Xinhua
Recent verdict by a Cambodian court finding five Thais guilty of illegal entry into the neighboring country will have no implication on ongoing negotiations to settle border disputes between the two nations.
On a special televised program broadcast nationwide on Sunday's evening, Thai Prime Minister Abhisit Vejjajiva said: "There has been nowhere that the Thai government has said it will accept the Cambodian court's verdict on the border demarcation."
Abhisit said the verdict will only bind the individuals or parties involved in the court case.
He said any demarcation on the common border's disputed areas will have to be worked out under the existing memorandum of understanding (MOU) signed in 2000 between Thailand and Cambodia.
Last Friday, five Thais, including Panich Vikitsreth, a Bangkok MP of Abhisit's Democrat Party, were found guilty by a court in Phnom Penh of illegal entry into Cambodia and trespassing into a military area.
Each was given nine months of imprisonment and fined one million riels (250 U.S. dollars), but the jail term is suspended.
The five returned to Bangkok on Saturday after spending almost a month in Prey Sar prison in Phnom Penh.

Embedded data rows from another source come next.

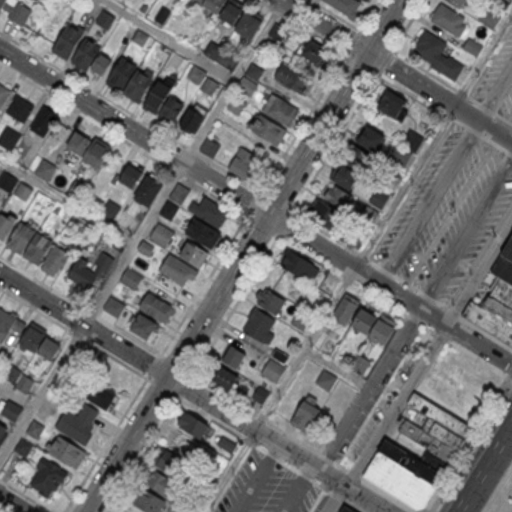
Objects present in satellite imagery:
building: (364, 0)
building: (365, 0)
building: (2, 3)
building: (456, 3)
building: (345, 6)
building: (346, 6)
building: (19, 13)
road: (370, 15)
building: (233, 16)
building: (489, 18)
building: (448, 19)
building: (449, 20)
building: (277, 33)
road: (169, 39)
building: (68, 41)
building: (66, 42)
building: (472, 47)
building: (312, 51)
building: (86, 53)
building: (436, 54)
building: (437, 54)
building: (222, 56)
building: (91, 59)
road: (396, 71)
building: (123, 72)
building: (291, 78)
building: (130, 79)
parking lot: (499, 80)
road: (232, 82)
building: (140, 83)
building: (247, 85)
building: (209, 86)
building: (246, 86)
building: (3, 93)
road: (494, 93)
building: (3, 94)
building: (158, 96)
building: (163, 102)
building: (391, 104)
building: (236, 105)
building: (20, 109)
building: (280, 109)
building: (281, 109)
building: (192, 118)
building: (44, 122)
building: (267, 128)
building: (268, 128)
building: (371, 139)
building: (8, 140)
building: (412, 141)
building: (86, 147)
building: (209, 147)
building: (210, 147)
building: (356, 158)
building: (243, 162)
building: (243, 163)
building: (45, 170)
building: (131, 175)
building: (130, 176)
building: (344, 176)
building: (148, 190)
building: (179, 193)
building: (337, 197)
road: (66, 201)
building: (174, 202)
road: (427, 202)
road: (255, 208)
building: (210, 211)
building: (211, 212)
building: (324, 215)
building: (76, 223)
building: (203, 232)
building: (203, 232)
building: (161, 234)
building: (161, 234)
road: (465, 236)
building: (21, 237)
building: (29, 243)
road: (132, 245)
building: (37, 248)
building: (193, 253)
building: (194, 253)
road: (242, 256)
building: (54, 260)
building: (55, 261)
building: (299, 266)
building: (178, 268)
building: (89, 269)
building: (178, 270)
building: (89, 272)
building: (131, 278)
building: (131, 278)
building: (270, 301)
building: (271, 301)
building: (496, 301)
building: (496, 303)
building: (113, 305)
building: (155, 305)
building: (156, 306)
building: (114, 307)
building: (346, 308)
building: (8, 323)
building: (143, 325)
building: (260, 325)
building: (144, 326)
building: (374, 326)
building: (33, 336)
building: (40, 342)
building: (49, 349)
building: (233, 357)
building: (234, 358)
building: (360, 364)
road: (422, 367)
building: (273, 371)
building: (12, 374)
building: (223, 378)
building: (326, 379)
road: (369, 390)
road: (40, 392)
road: (192, 393)
road: (15, 396)
building: (102, 397)
building: (11, 410)
building: (306, 415)
building: (192, 426)
building: (35, 429)
building: (35, 429)
road: (468, 440)
building: (23, 446)
building: (226, 446)
building: (65, 450)
building: (66, 451)
building: (419, 452)
building: (419, 454)
road: (484, 468)
building: (47, 476)
building: (47, 478)
road: (256, 479)
road: (492, 480)
building: (160, 483)
road: (299, 489)
building: (148, 501)
road: (11, 504)
building: (344, 509)
building: (347, 509)
building: (28, 511)
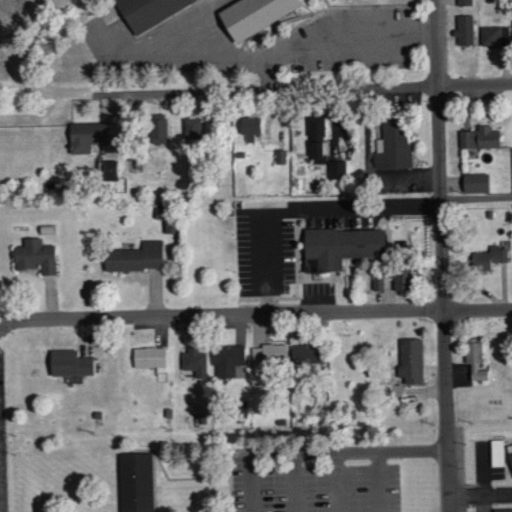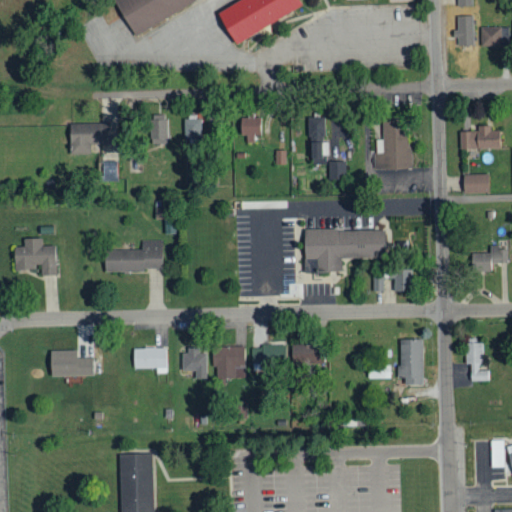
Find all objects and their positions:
building: (463, 3)
building: (145, 11)
building: (147, 11)
building: (252, 14)
building: (253, 16)
road: (171, 24)
building: (465, 31)
road: (334, 34)
building: (494, 37)
road: (183, 51)
road: (303, 90)
building: (248, 128)
building: (192, 129)
building: (315, 130)
building: (157, 132)
building: (86, 137)
building: (479, 139)
building: (392, 146)
building: (317, 154)
building: (280, 157)
building: (336, 170)
building: (108, 171)
building: (475, 183)
road: (476, 198)
road: (303, 207)
building: (169, 226)
building: (341, 246)
building: (341, 246)
building: (402, 246)
road: (442, 255)
building: (35, 256)
building: (134, 257)
building: (488, 258)
building: (309, 266)
building: (401, 279)
building: (378, 283)
road: (255, 315)
building: (302, 352)
building: (268, 355)
building: (150, 358)
building: (410, 360)
building: (475, 361)
building: (194, 362)
building: (228, 362)
building: (69, 364)
building: (378, 371)
building: (240, 409)
parking lot: (2, 443)
road: (320, 451)
building: (509, 452)
building: (497, 453)
parking lot: (313, 477)
building: (137, 481)
road: (336, 481)
road: (381, 481)
building: (136, 482)
road: (294, 482)
road: (480, 496)
road: (485, 504)
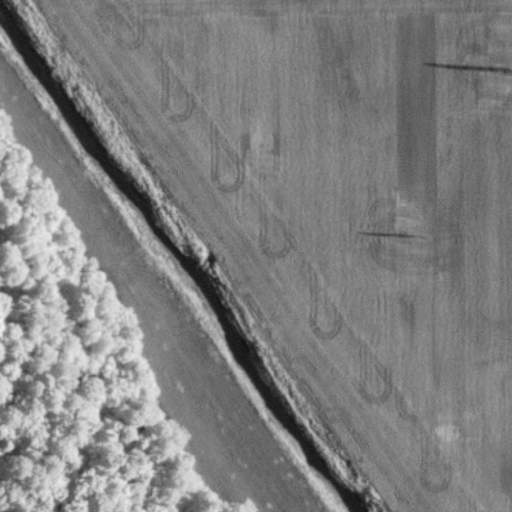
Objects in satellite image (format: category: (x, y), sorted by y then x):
power tower: (498, 77)
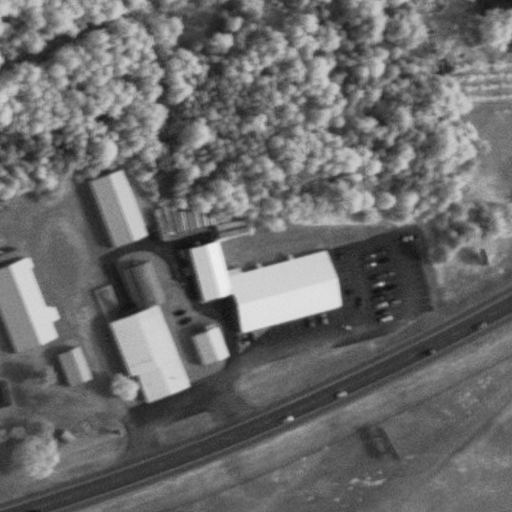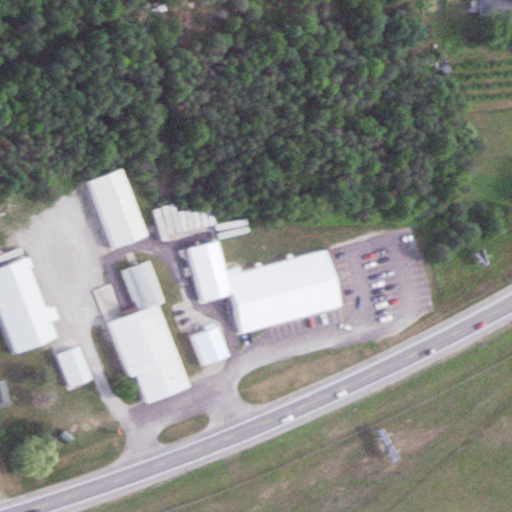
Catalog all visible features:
building: (110, 209)
building: (261, 288)
building: (141, 339)
building: (203, 347)
building: (67, 368)
building: (1, 399)
road: (274, 417)
airport: (399, 459)
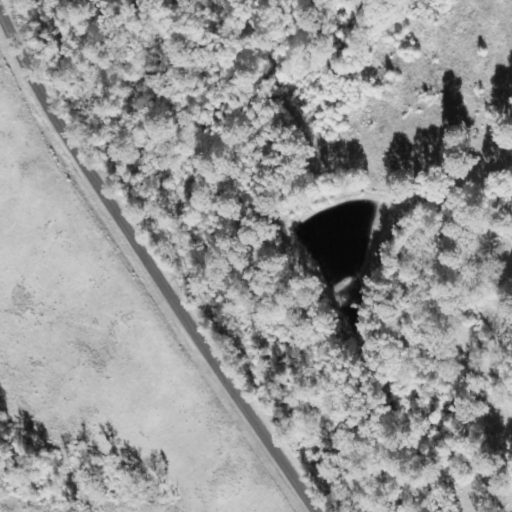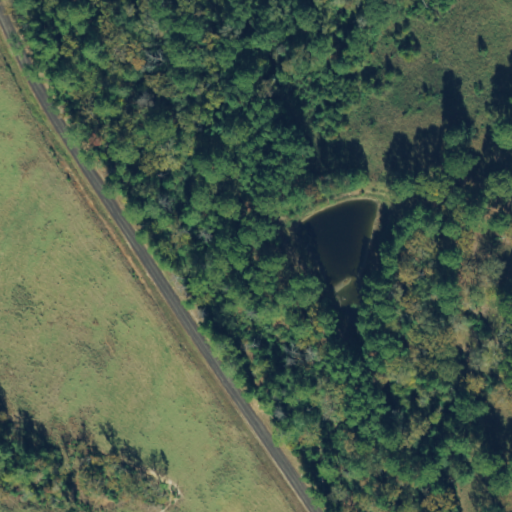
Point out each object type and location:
road: (154, 259)
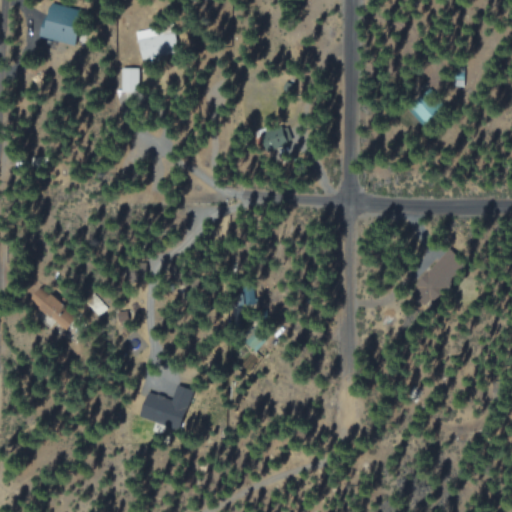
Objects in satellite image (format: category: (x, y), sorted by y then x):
building: (64, 25)
road: (3, 41)
building: (156, 43)
building: (130, 80)
road: (347, 188)
road: (373, 204)
road: (304, 466)
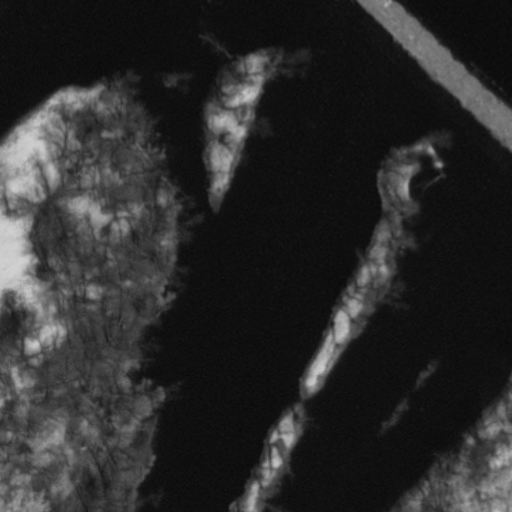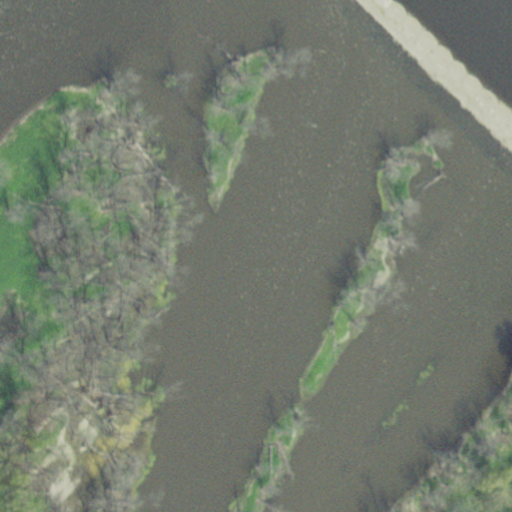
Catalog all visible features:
dam: (441, 67)
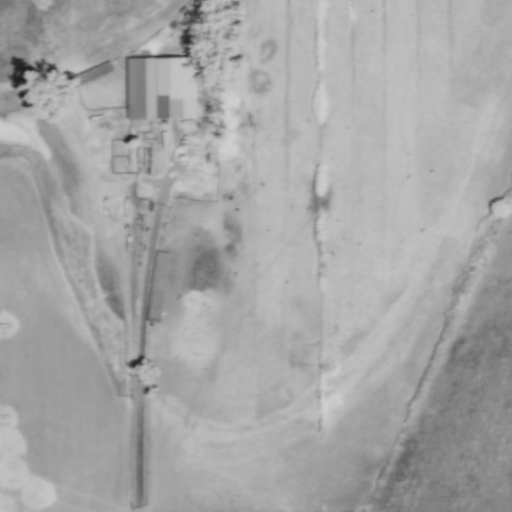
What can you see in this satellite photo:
building: (163, 89)
building: (159, 287)
road: (140, 355)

Abhisit said the five Thais were arrested on Dec. 29 by Cambodian soldiers when they were on the Cambodian side of a line currently being used by both countries as the "working border line ".
But the Thai premier said the line was not the demarcation under the MOU, and that his government, which has been in contact with Phnom Penh since the arrest, had never told Cambodia that the Thais were on Cambodian territory when being arrested.
He said the Thai government will need to comply with the MOU's mechanism in settling the border disputes with Cambodia as there is no other framework to do so.
Two other Thais, also being arrested with the five on Dec. 29, are still being detained in Prey Sar prison for additional charges of espionage.
They include Veera Somkwamkid - a leader of the nationalistic Thailand Patriots Network, whose supporters have been protesting in Bangkok against the Abhisit government for its mishandling of the Thai-Cambodian border disputes.